::: Excerpt provided

This Court applied the same principle in Reg v Unger [1977] 2 NSWLR 990, where the applicant had been convicted of selling Indian hemp pursuant to a provision under the Poisons Act which deemed possession of in excess of a prescribed quantity of a drug of addiction to amount to possession for supply or sale. Street CJ, with whom Begg and Ash JJ agreed, proceeded on the basis that the regulation prescribing the quantity was invalid and had not been validated retrospectively by the remedial legislation (at 996B). The Chief Justice said that there was no taint necessarily introduced into the conviction by reason of the subsequent finding that the regulation on which it depended was invalid. That was a consequence of the doctrine of merger, as explained by Dixon J in Victorian Stevedoring and General Contracting Co Pty Ltd and Meakes v Dignan (1931) 46 CLR 73 at 106 (another conviction permitted to stand notwithstanding it was based upon a disallowed regulation). Gageler J referred to the same doctrine as underpinning the independent legal force possessed by judicial orders in State of NSW v Kable [2013] HCA 26; (2013) 87 ALJR 737 at [53] (another case where a man was imprisoned pursuant to orders which would never have been made had the judges at first instance and on appeal correctly determined that the Community Protection Act 1994 was invalid).
It may seem hard for a conviction to be permitted to stand when it is based upon a superseded view of the common law or upon an Act or regulation which has later been held to be invalid. That serves to illustrate the importance of the broader issues which are involved. Street CJ explained the position, in a highly influential passage, as follows (at 995F-996A):
"This concept of merger is no blind, arbitrary proposition. It is founded deeply in the fabric of the philosophy of the common law. Although in pure theory the overruling or modification by judicial decision of previous conceptions of legal principle does no more than correct a departure from the timeless perfection of the law, the plain fact is that legal principle is constantly evolving and being moulded in the light of the changing and developing social context. Recognizing this, there has always been an unwillingness to permit the re-opening of past decisions. Indeed the process of appeal, either civil or criminal, is a comparatively recent and
statutory concept - it finds no basis in the common law itself. This
finality of decision in each individual case leaves the courts free to permit a judicious flexibility in the development of principle in later cases, free from inhibition lest such development may set at large disputes that have previously been resolved. The concept of merger in judgment, both in the civil and in the criminal field, to which Dixon CJ referred, equally with the doctrine of res judicata, serves this requirement of flexibility for potential development of the law."
For those reasons, the Court in Unger did not exercise its discretion to extend time.

::::::
::: Supplied records

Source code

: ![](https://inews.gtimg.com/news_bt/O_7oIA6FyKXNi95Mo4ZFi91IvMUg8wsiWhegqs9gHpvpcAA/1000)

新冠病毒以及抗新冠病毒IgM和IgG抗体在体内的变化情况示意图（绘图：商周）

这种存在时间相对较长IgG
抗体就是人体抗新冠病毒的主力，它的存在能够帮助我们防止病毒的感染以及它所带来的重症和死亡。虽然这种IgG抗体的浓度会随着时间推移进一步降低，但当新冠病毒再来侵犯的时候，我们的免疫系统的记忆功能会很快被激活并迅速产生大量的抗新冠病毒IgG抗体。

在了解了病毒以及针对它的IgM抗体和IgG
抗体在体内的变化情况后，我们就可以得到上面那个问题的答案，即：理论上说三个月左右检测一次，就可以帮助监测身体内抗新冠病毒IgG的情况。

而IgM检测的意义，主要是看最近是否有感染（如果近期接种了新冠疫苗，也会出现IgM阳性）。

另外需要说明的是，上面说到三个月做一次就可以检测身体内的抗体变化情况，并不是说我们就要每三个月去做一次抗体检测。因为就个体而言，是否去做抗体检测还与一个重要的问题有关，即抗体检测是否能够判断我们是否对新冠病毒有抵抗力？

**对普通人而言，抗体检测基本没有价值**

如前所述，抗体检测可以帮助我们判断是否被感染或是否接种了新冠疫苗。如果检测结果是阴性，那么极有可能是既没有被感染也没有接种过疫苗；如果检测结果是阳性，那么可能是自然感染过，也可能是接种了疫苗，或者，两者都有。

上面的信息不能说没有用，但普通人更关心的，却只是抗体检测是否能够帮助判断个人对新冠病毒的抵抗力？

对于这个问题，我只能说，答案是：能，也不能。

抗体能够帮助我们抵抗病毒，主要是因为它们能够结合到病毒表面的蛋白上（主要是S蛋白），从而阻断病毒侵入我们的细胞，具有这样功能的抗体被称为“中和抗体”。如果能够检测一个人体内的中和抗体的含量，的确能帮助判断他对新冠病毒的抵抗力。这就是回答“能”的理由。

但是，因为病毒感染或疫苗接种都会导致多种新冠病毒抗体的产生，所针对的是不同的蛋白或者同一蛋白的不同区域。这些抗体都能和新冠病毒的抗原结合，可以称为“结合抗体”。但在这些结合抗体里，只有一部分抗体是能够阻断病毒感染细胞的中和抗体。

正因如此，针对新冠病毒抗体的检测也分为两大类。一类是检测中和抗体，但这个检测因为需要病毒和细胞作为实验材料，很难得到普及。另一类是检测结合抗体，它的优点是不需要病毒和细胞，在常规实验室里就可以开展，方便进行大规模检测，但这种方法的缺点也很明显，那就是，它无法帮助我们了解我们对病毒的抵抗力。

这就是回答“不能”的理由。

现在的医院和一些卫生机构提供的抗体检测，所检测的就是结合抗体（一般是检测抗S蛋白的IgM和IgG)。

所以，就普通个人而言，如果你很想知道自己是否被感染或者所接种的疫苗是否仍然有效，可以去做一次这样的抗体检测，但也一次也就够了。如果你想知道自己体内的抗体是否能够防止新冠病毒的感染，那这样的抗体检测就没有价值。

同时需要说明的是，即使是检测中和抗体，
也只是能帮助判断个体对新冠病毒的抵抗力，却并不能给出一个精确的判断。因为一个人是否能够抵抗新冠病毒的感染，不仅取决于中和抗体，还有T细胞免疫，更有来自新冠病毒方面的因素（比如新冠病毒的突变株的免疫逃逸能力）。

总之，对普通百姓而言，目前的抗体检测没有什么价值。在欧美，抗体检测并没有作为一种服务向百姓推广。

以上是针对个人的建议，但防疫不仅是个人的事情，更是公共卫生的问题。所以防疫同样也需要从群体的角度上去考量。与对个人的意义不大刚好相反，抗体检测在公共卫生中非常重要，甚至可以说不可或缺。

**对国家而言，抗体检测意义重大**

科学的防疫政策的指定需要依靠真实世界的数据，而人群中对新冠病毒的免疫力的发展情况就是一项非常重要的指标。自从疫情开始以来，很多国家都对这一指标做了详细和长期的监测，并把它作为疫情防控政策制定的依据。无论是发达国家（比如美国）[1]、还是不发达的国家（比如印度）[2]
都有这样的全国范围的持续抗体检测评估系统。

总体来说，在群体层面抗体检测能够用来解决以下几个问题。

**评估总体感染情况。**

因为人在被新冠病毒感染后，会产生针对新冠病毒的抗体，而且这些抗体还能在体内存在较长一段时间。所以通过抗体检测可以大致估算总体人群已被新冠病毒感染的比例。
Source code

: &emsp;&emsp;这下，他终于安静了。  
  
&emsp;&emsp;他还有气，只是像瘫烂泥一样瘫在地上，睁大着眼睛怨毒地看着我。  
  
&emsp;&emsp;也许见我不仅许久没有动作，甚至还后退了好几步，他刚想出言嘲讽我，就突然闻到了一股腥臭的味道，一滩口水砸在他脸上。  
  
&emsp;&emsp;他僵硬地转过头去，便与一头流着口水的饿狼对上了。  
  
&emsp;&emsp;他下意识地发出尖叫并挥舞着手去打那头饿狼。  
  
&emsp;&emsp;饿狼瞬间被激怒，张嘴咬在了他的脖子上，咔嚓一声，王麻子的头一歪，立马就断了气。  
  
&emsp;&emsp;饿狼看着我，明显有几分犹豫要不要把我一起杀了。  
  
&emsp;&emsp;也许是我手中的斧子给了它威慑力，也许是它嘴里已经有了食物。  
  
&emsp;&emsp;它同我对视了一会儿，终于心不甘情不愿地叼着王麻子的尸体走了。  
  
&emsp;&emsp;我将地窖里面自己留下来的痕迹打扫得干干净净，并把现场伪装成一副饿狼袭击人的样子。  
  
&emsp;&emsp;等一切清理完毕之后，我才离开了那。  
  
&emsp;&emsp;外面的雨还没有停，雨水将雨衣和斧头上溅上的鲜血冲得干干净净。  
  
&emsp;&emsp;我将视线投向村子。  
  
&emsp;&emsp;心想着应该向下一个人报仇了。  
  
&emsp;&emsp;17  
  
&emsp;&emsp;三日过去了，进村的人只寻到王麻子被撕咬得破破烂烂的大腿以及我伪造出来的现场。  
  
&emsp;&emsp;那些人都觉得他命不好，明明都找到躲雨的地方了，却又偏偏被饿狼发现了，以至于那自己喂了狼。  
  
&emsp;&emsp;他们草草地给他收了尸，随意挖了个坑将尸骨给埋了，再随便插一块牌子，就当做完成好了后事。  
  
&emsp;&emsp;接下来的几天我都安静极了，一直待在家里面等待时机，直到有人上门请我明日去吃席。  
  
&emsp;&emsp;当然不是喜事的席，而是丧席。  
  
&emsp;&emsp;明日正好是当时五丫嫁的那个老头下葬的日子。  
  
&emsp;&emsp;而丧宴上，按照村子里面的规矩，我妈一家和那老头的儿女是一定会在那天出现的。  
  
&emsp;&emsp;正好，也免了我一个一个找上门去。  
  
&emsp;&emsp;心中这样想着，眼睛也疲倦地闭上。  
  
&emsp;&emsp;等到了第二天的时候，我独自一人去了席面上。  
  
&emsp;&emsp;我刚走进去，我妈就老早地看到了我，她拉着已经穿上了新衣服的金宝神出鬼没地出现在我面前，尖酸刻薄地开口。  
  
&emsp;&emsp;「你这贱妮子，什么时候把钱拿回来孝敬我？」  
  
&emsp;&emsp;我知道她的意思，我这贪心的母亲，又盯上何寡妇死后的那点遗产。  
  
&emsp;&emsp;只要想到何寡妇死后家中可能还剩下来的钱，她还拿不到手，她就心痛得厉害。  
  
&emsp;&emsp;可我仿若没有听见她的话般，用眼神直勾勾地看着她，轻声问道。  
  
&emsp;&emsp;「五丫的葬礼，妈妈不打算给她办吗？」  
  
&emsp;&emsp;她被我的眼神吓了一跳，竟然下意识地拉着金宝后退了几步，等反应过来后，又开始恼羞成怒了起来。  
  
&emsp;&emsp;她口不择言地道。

::::::

▸ **Aim of the task**: Please state what the applicant in Reg v Unger had been convicted of, according to the excerpt on the doctrine of merger.

▸ **Answer box**: Selling Indian hemp.